Youth in a clinical database of patients who had erythrocyte phenotyping performed at our center from 2010-2021, confirmed to have SCD in their electronic medical records (EMR), and followed for ≥2 years for the non-HU treated analysis or ≥2 years after HU initiation for HU analyses were eligible. Those with Fya-Fyb- were classified as having DN, while other phenotypes were classified as Duffy non-null (DNN). Demographic, ANC, and HU prescribing data during routine hematology visits were abstracted from the EMR. ANC for those not prescribed HU were compared between 2-9 years-of-age, whereas ANC for those who initiated HU were compared between 2-9 years after initiation.

Data were summarized with descriptive statistics. Linear mixed models with random intercepts for subjects were used to model ANC and HU dose over time. P-values <0.05 were considered statistically significant.

Results

Of the 107 subjects (58% male; median age at start period 2 years (IQR: 1.4-2.8); 57% Hemoglobin (Hb) SS, 27% HbSC, 12% HbSβ+, 3% HbSβ0, 1% other SCD; and 99% Black), 84 (79%) had DN. Among those with DN, 41 (49%) initiated HU, while 12 (52%) with DNN initiated HU. Subjects were followed for a median of 4.2 years (IQR: 3.1-7.5).

Among those not prescribed HU, mean ANC did not significantly change from age 2 to 9 years-of-age in the DN (p=0.56) or DNN groups (p=0.35).
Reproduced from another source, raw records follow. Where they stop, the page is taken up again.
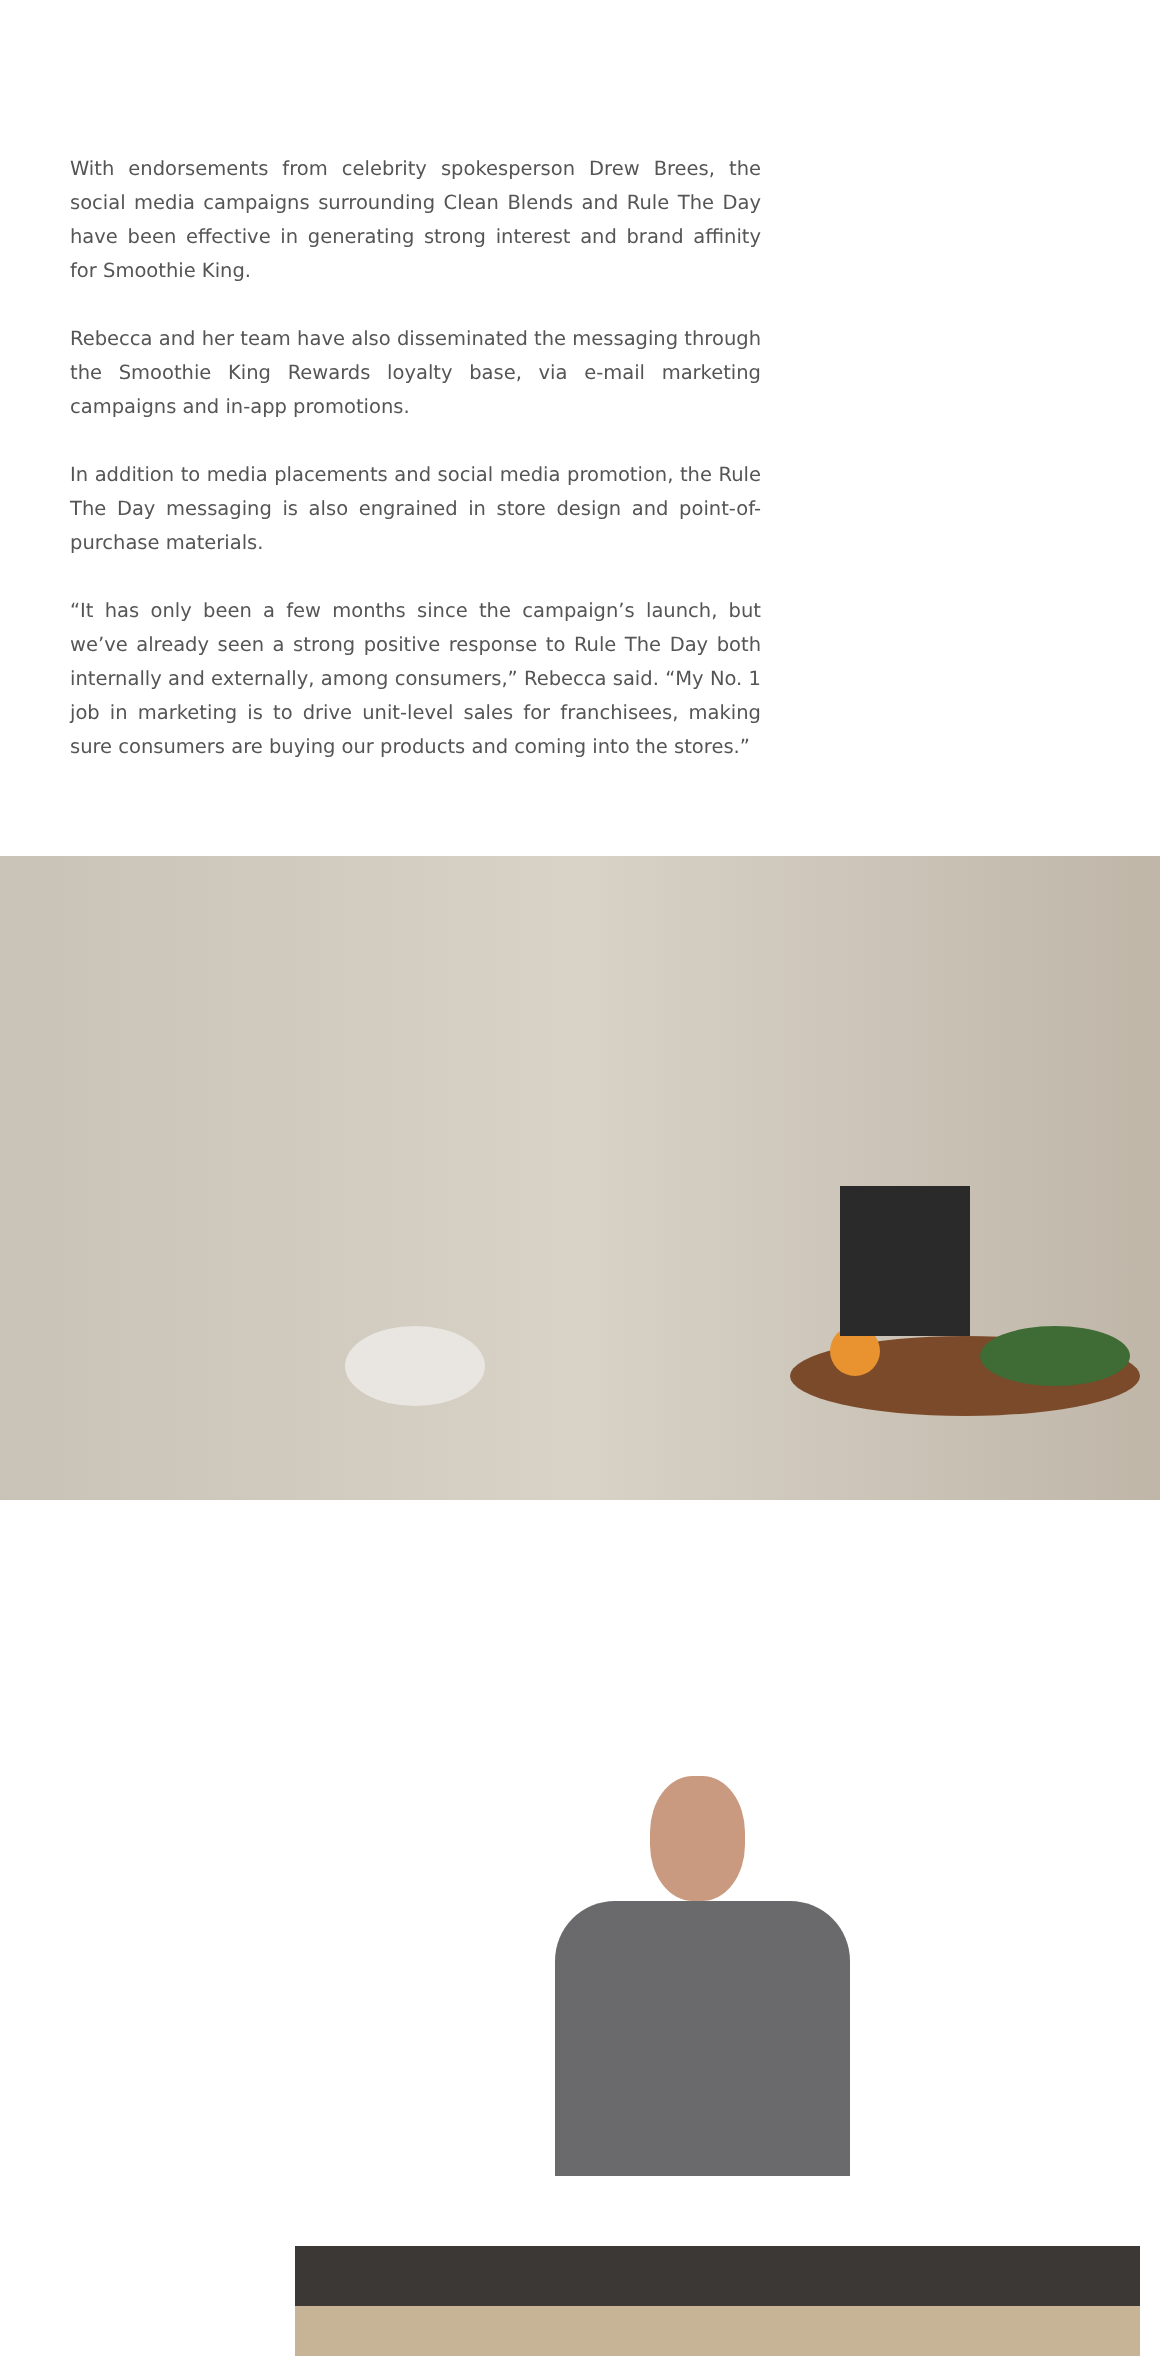With endorsements from celebrity spokesperson Drew Brees, the social media campaigns surrounding Clean Blends and Rule The Day have been effective in generating strong interest and brand affinity for Smoothie King.
Rebecca and her team have also disseminated the messaging through the Smoothie King Rewards loyalty base, via e-mail marketing campaigns and in-app promotions.
In addition to media placements and social media promotion, the Rule The Day messaging is also engrained in store design and point-of-purchase materials.
“It has only been a few months since the campaign’s launch, but we’ve already seen a strong positive response to Rule The Day both internally and externally, among consumers,” Rebecca said. “My No. 1 job in marketing is to drive unit-level sales for franchisees, making sure consumers are buying our products and coming into the stores.”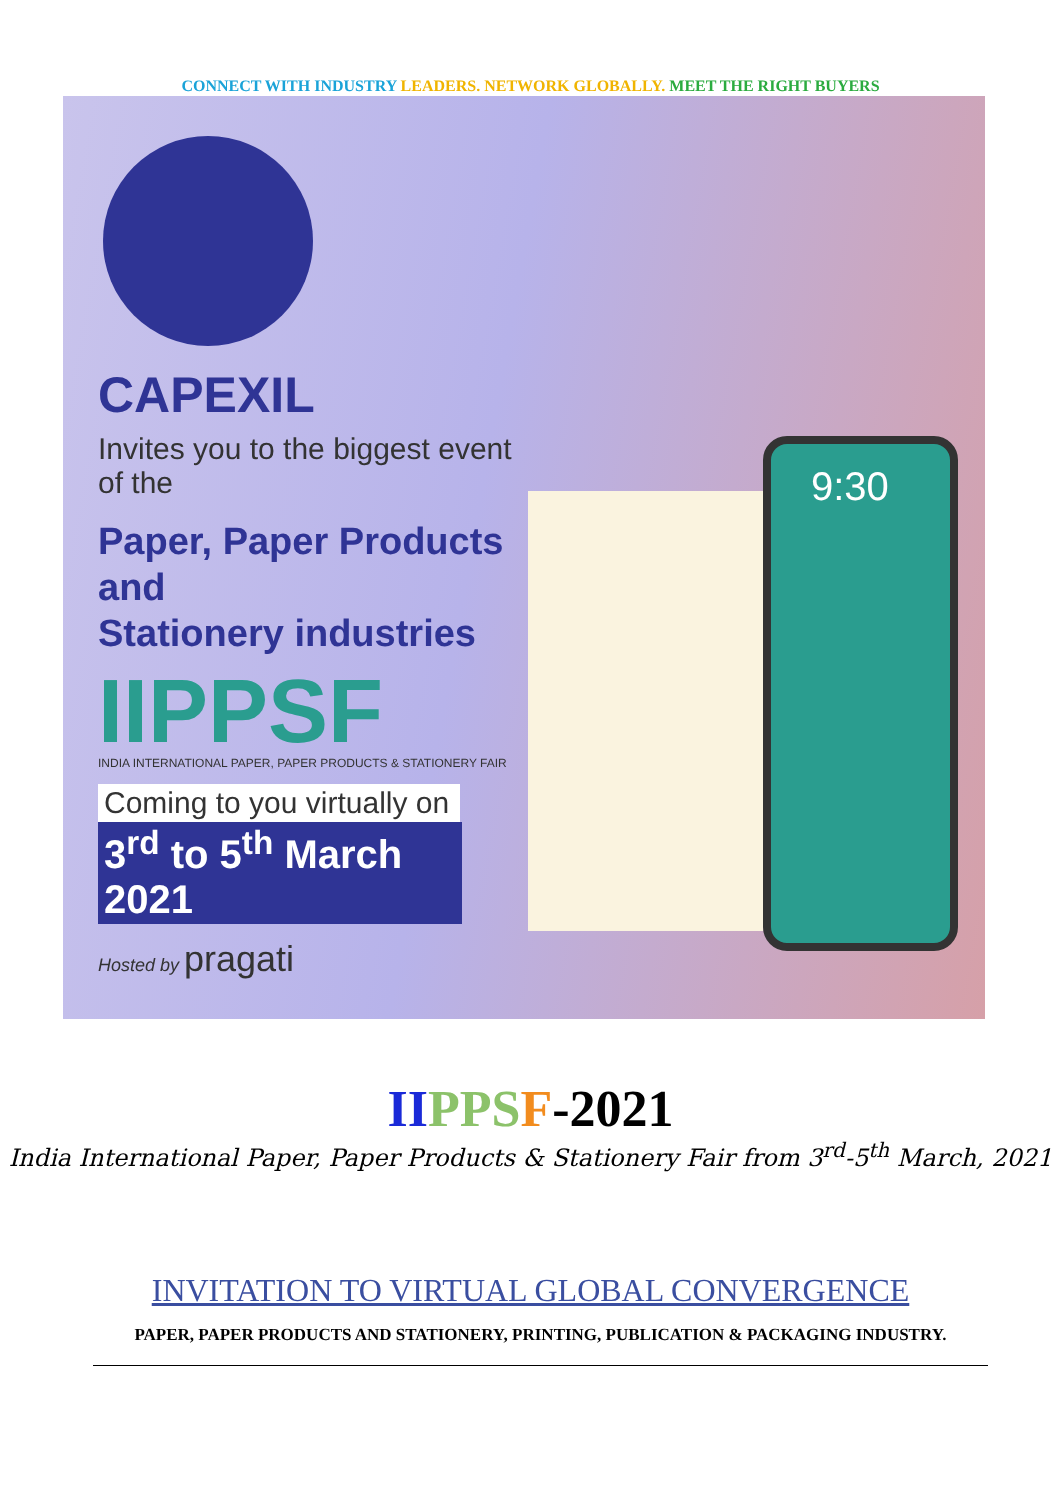CONNECT WITH INDUSTRY LEADERS. NETWORK GLOBALLY. MEET THE RIGHT BUYERS
9:30
CAPEXIL
Invites you to the biggest event of the
Paper, Paper Products and
Stationery industries
IIPPSF
INDIA INTERNATIONAL PAPER, PAPER PRODUCTS & STATIONERY FAIR
Coming to you virtually on
3<sup>rd</sup> to 5<sup>th</sup> March 2021
Hosted by pragati
II PPS F-2021
India International Paper, Paper Products & Stationery Fair from 3<sup>rd</sup>-5<sup>th</sup> March, 2021
INVITATION TO VIRTUAL GLOBAL CONVERGENCE
PAPER, PAPER PRODUCTS AND STATIONERY, PRINTING, PUBLICATION & PACKAGING INDUSTRY.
While the DN group had a lower ANC across all ages compared to the DNN group, this difference was not significant (p=0.89). However, mean ANC among the DN group was significantly lower (1.5-2.3 103/mm3) than the DNN group at 6, 7, 8, and 9 years-of-age (all p<0.05).

Among those who initiated HU, ANC significantly increased over time (p=0.046), but the estimated rate of change did not differ between the DN and DNN groups (p=0.57). There was no difference in ANC between DN and DNN after controlling for HU dose and time on HU (p=0.34). The mean prescribed HU dose did not significantly change over time in either group, however, at 4, 5, 6, 7, 8, and 9 years after initiation, those with DN were prescribed a lower mean HU dose (3.2-3.6 mg/kg/day) after controlling for time on HU (all p<0.05).

Discussion

Our findings suggest that DN does not impact ANC among youth with SCD who are not receiving HU. While ANC may increase over time among those who initiate HU, we observed that those with DN and DNN on HU may have similar ANC trajectories and that DN may have a relatively minor impact on ANC compared to the underlying inflammatory response from SCD. The lower prescribed HU dose among those with DN after four years of HU deserves exploration but may be related to sample size. Future studies are needed to confirm our findings and examine DN’s influence on ANC at times when inflammation increases (i.e., adolescence, acute complications) to determine if DN has clinical significance for youth with SCD.

Disclosures: Rose: Genentech Advisory Board/Consulting: Consultancy; F. Hoffmann-La Roche: Other: All authors received support for third-party writing assistance, furnished by Akshaya Srinivasan, PhD, CMPP, of Nucleus Global, an Inizio company, and funded by F. Hoffmann-La Roche Ltd, Basel, Switzerland.. Villella: Vertex: Consultancy.